(Stored data entries)

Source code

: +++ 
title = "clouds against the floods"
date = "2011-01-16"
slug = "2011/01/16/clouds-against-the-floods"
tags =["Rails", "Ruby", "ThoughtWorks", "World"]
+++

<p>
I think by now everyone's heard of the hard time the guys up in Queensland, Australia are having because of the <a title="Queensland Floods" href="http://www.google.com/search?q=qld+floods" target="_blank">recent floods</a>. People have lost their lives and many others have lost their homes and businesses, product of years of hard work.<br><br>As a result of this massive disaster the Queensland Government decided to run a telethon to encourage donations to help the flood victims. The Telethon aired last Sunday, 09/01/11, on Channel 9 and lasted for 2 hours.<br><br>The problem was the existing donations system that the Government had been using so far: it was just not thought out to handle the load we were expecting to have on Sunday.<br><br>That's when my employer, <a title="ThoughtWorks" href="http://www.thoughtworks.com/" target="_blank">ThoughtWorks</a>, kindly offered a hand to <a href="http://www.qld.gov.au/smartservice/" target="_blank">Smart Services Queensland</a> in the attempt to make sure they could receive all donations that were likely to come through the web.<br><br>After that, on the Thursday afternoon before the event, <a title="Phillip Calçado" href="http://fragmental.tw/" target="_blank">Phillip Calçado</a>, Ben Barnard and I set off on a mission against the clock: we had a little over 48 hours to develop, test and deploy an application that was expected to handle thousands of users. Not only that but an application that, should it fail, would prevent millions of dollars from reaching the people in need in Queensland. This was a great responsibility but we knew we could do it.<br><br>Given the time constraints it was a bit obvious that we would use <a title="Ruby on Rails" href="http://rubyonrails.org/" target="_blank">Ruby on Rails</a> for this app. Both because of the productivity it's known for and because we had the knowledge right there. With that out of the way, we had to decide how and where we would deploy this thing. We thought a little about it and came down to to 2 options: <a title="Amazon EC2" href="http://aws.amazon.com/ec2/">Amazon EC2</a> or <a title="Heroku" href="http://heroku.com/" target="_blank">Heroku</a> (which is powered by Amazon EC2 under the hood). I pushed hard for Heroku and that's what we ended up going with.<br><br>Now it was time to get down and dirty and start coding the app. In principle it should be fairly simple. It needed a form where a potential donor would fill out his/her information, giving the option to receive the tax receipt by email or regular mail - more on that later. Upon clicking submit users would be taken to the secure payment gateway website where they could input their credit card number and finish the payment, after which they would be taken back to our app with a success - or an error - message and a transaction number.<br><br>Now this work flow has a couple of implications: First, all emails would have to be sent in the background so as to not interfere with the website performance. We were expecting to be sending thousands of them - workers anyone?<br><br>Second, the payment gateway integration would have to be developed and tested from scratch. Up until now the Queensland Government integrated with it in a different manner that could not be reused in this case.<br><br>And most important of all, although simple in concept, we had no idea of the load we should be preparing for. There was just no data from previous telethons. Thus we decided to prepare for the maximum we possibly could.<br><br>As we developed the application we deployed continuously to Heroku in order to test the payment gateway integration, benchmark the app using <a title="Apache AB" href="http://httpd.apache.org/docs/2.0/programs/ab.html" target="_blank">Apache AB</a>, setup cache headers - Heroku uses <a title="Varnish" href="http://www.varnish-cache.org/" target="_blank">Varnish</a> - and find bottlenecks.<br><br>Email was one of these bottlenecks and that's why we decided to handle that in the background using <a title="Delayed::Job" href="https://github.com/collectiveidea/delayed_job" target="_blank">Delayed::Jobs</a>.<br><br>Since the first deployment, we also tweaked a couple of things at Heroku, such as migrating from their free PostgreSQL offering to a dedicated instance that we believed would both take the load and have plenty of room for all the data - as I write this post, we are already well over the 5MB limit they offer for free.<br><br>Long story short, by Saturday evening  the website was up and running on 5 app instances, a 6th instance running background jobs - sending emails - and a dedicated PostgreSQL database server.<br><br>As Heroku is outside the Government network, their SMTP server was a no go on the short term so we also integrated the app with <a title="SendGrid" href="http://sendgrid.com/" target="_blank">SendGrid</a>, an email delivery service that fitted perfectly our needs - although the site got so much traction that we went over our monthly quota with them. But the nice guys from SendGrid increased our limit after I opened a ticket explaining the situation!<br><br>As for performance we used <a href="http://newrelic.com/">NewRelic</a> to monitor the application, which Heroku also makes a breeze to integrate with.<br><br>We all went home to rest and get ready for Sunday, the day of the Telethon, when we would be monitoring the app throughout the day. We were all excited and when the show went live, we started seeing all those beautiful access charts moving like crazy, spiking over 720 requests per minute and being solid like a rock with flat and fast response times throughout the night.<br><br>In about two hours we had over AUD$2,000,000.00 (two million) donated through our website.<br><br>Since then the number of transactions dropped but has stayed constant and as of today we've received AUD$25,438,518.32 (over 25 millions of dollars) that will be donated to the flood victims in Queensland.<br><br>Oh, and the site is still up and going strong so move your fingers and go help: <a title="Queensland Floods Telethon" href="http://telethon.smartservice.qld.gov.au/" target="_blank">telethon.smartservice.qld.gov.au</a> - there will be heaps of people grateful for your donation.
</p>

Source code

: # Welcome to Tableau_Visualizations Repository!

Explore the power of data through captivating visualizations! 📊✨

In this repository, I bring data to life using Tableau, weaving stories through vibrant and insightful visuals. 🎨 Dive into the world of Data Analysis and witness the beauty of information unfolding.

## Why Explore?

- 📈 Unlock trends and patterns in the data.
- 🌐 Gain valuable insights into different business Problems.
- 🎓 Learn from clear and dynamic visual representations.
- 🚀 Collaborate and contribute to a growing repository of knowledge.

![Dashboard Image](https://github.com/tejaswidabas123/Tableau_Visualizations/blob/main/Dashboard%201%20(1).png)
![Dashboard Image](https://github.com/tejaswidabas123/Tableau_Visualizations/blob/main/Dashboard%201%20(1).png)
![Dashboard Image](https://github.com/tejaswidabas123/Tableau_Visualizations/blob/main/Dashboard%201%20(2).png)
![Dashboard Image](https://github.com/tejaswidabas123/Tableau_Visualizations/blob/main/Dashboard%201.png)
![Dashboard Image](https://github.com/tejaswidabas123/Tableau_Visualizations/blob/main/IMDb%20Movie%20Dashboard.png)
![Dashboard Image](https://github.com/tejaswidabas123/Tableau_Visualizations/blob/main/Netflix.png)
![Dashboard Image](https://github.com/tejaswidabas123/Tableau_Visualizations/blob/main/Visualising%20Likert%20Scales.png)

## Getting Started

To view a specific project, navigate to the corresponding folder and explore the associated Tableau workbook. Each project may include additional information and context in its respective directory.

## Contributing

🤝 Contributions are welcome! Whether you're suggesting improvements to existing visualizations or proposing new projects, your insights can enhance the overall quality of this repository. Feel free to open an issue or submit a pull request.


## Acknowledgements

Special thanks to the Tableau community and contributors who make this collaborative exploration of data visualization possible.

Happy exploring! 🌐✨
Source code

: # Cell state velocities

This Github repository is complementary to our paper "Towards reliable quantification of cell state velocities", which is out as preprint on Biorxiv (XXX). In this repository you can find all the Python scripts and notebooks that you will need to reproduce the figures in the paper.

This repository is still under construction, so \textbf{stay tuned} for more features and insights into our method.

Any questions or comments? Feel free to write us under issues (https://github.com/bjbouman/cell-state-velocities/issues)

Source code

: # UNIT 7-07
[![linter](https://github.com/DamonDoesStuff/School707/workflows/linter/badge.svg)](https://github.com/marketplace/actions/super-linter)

== What the task requires ==
Return every line of the listing above unchanged, character for character.

== Solution ==
Source code

: +++ 
title = "clouds against the floods"
date = "2011-01-16"
slug = "2011/01/16/clouds-against-the-floods"
tags =["Rails", "Ruby", "ThoughtWorks", "World"]
+++

<p>
I think by now everyone's heard of the hard time the guys up in Queensland, Australia are having because of the <a title="Queensland Floods" href="http://www.google.com/search?q=qld+floods" target="_blank">recent floods</a>. People have lost their lives and many others have lost their homes and businesses, product of years of hard work.<br><br>As a result of this massive disaster the Queensland Government decided to run a telethon to encourage donations to help the flood victims. The Telethon aired last Sunday, 09/01/11, on Channel 9 and lasted for 2 hours.<br><br>The problem was the existing donations system that the Government had been using so far: it was just not thought out to handle the load we were expecting to have on Sunday.<br><br>That's when my employer, <a title="ThoughtWorks" href="http://www.thoughtworks.com/" target="_blank">ThoughtWorks</a>, kindly offered a hand to <a href="http://www.qld.gov.au/smartservice/" target="_blank">Smart Services Queensland</a> in the attempt to make sure they could receive all donations that were likely to come through the web.<br><br>After that, on the Thursday afternoon before the event, <a title="Phillip Calçado" href="http://fragmental.tw/" target="_blank">Phillip Calçado</a>, Ben Barnard and I set off on a mission against the clock: we had a little over 48 hours to develop, test and deploy an application that was expected to handle thousands of users. Not only that but an application that, should it fail, would prevent millions of dollars from reaching the people in need in Queensland. This was a great responsibility but we knew we could do it.<br><br>Given the time constraints it was a bit obvious that we would use <a title="Ruby on Rails" href="http://rubyonrails.org/" target="_blank">Ruby on Rails</a> for this app. Both because of the productivity it's known for and because we had the knowledge right there. With that out of the way, we had to decide how and where we would deploy this thing. We thought a little about it and came down to to 2 options: <a title="Amazon EC2" href="http://aws.amazon.com/ec2/">Amazon EC2</a> or <a title="Heroku" href="http://heroku.com/" target="_blank">Heroku</a> (which is powered by Amazon EC2 under the hood). I pushed hard for Heroku and that's what we ended up going with.<br><br>Now it was time to get down and dirty and start coding the app. In principle it should be fairly simple. It needed a form where a potential donor would fill out his/her information, giving the option to receive the tax receipt by email or regular mail - more on that later. Upon clicking submit users would be taken to the secure payment gateway website where they could input their credit card number and finish the payment, after which they would be taken back to our app with a success - or an error - message and a transaction number.<br><br>Now this work flow has a couple of implications: First, all emails would have to be sent in the background so as to not interfere with the website performance. We were expecting to be sending thousands of them - workers anyone?<br><br>Second, the payment gateway integration would have to be developed and tested from scratch. Up until now the Queensland Government integrated with it in a different manner that could not be reused in this case.<br><br>And most important of all, although simple in concept, we had no idea of the load we should be preparing for. There was just no data from previous telethons. Thus we decided to prepare for the maximum we possibly could.<br><br>As we developed the application we deployed continuously to Heroku in order to test the payment gateway integration, benchmark the app using <a title="Apache AB" href="http://httpd.apache.org/docs/2.0/programs/ab.html" target="_blank">Apache AB</a>, setup cache headers - Heroku uses <a title="Varnish" href="http://www.varnish-cache.org/" target="_blank">Varnish</a> - and find bottlenecks.<br><br>Email was one of these bottlenecks and that's why we decided to handle that in the background using <a title="Delayed::Job" href="https://github.com/collectiveidea/delayed_job" target="_blank">Delayed::Jobs</a>.<br><br>Since the first deployment, we also tweaked a couple of things at Heroku, such as migrating from their free PostgreSQL offering to a dedicated instance that we believed would both take the load and have plenty of room for all the data - as I write this post, we are already well over the 5MB limit they offer for free.<br><br>Long story short, by Saturday evening  the website was up and running on 5 app instances, a 6th instance running background jobs - sending emails - and a dedicated PostgreSQL database server.<br><br>As Heroku is outside the Government network, their SMTP server was a no go on the short term so we also integrated the app with <a title="SendGrid" href="http://sendgrid.com/" target="_blank">SendGrid</a>, an email delivery service that fitted perfectly our needs - although the site got so much traction that we went over our monthly quota with them. But the nice guys from SendGrid increased our limit after I opened a ticket explaining the situation!<br><br>As for performance we used <a href="http://newrelic.com/">NewRelic</a> to monitor the application, which Heroku also makes a breeze to integrate with.<br><br>We all went home to rest and get ready for Sunday, the day of the Telethon, when we would be monitoring the app throughout the day. We were all excited and when the show went live, we started seeing all those beautiful access charts moving like crazy, spiking over 720 requests per minute and being solid like a rock with flat and fast response times throughout the night.<br><br>In about two hours we had over AUD$2,000,000.00 (two million) donated through our website.<br><br>Since then the number of transactions dropped but has stayed constant and as of today we've received AUD$25,438,518.32 (over 25 millions of dollars) that will be donated to the flood victims in Queensland.<br><br>Oh, and the site is still up and going strong so move your fingers and go help: <a title="Queensland Floods Telethon" href="http://telethon.smartservice.qld.gov.au/" target="_blank">telethon.smartservice.qld.gov.au</a> - there will be heaps of people grateful for your donation.
</p>

Source code

: # Welcome to Tableau_Visualizations Repository!

Explore the power of data through captivating visualizations! 📊✨

In this repository, I bring data to life using Tableau, weaving stories through vibrant and insightful visuals. 🎨 Dive into the world of Data Analysis and witness the beauty of information unfolding.

## Why Explore?

- 📈 Unlock trends and patterns in the data.
- 🌐 Gain valuable insights into different business Problems.
- 🎓 Learn from clear and dynamic visual representations.
- 🚀 Collaborate and contribute to a growing repository of knowledge.

![Dashboard Image](https://github.com/tejaswidabas123/Tableau_Visualizations/blob/main/Dashboard%201%20(1).png)
![Dashboard Image](https://github.com/tejaswidabas123/Tableau_Visualizations/blob/main/Dashboard%201%20(1).png)
![Dashboard Image](https://github.com/tejaswidabas123/Tableau_Visualizations/blob/main/Dashboard%201%20(2).png)
![Dashboard Image](https://github.com/tejaswidabas123/Tableau_Visualizations/blob/main/Dashboard%201.png)
![Dashboard Image](https://github.com/tejaswidabas123/Tableau_Visualizations/blob/main/IMDb%20Movie%20Dashboard.png)
![Dashboard Image](https://github.com/tejaswidabas123/Tableau_Visualizations/blob/main/Netflix.png)
![Dashboard Image](https://github.com/tejaswidabas123/Tableau_Visualizations/blob/main/Visualising%20Likert%20Scales.png)

## Getting Started

To view a specific project, navigate to the corresponding folder and explore the associated Tableau workbook. Each project may include additional information and context in its respective directory.

## Contributing

🤝 Contributions are welcome! Whether you're suggesting improvements to existing visualizations or proposing new projects, your insights can enhance the overall quality of this repository. Feel free to open an issue or submit a pull request.


## Acknowledgements

Special thanks to the Tableau community and contributors who make this collaborative exploration of data visualization possible.

Happy exploring! 🌐✨
Source code

: # Cell state velocities

This Github repository is complementary to our paper "Towards reliable quantification of cell state velocities", which is out as preprint on Biorxiv (XXX). In this repository you can find all the Python scripts and notebooks that you will need to reproduce the figures in the paper.

This repository is still under construction, so \textbf{stay tuned} for more features and insights into our method.

Any questions or comments? Feel free to write us under issues (https://github.com/bjbouman/cell-state-velocities/issues)

Source code

: # UNIT 7-07
[![linter](https://github.com/DamonDoesStuff/School707/workflows/linter/badge.svg)](https://github.com/marketplace/actions/super-linter)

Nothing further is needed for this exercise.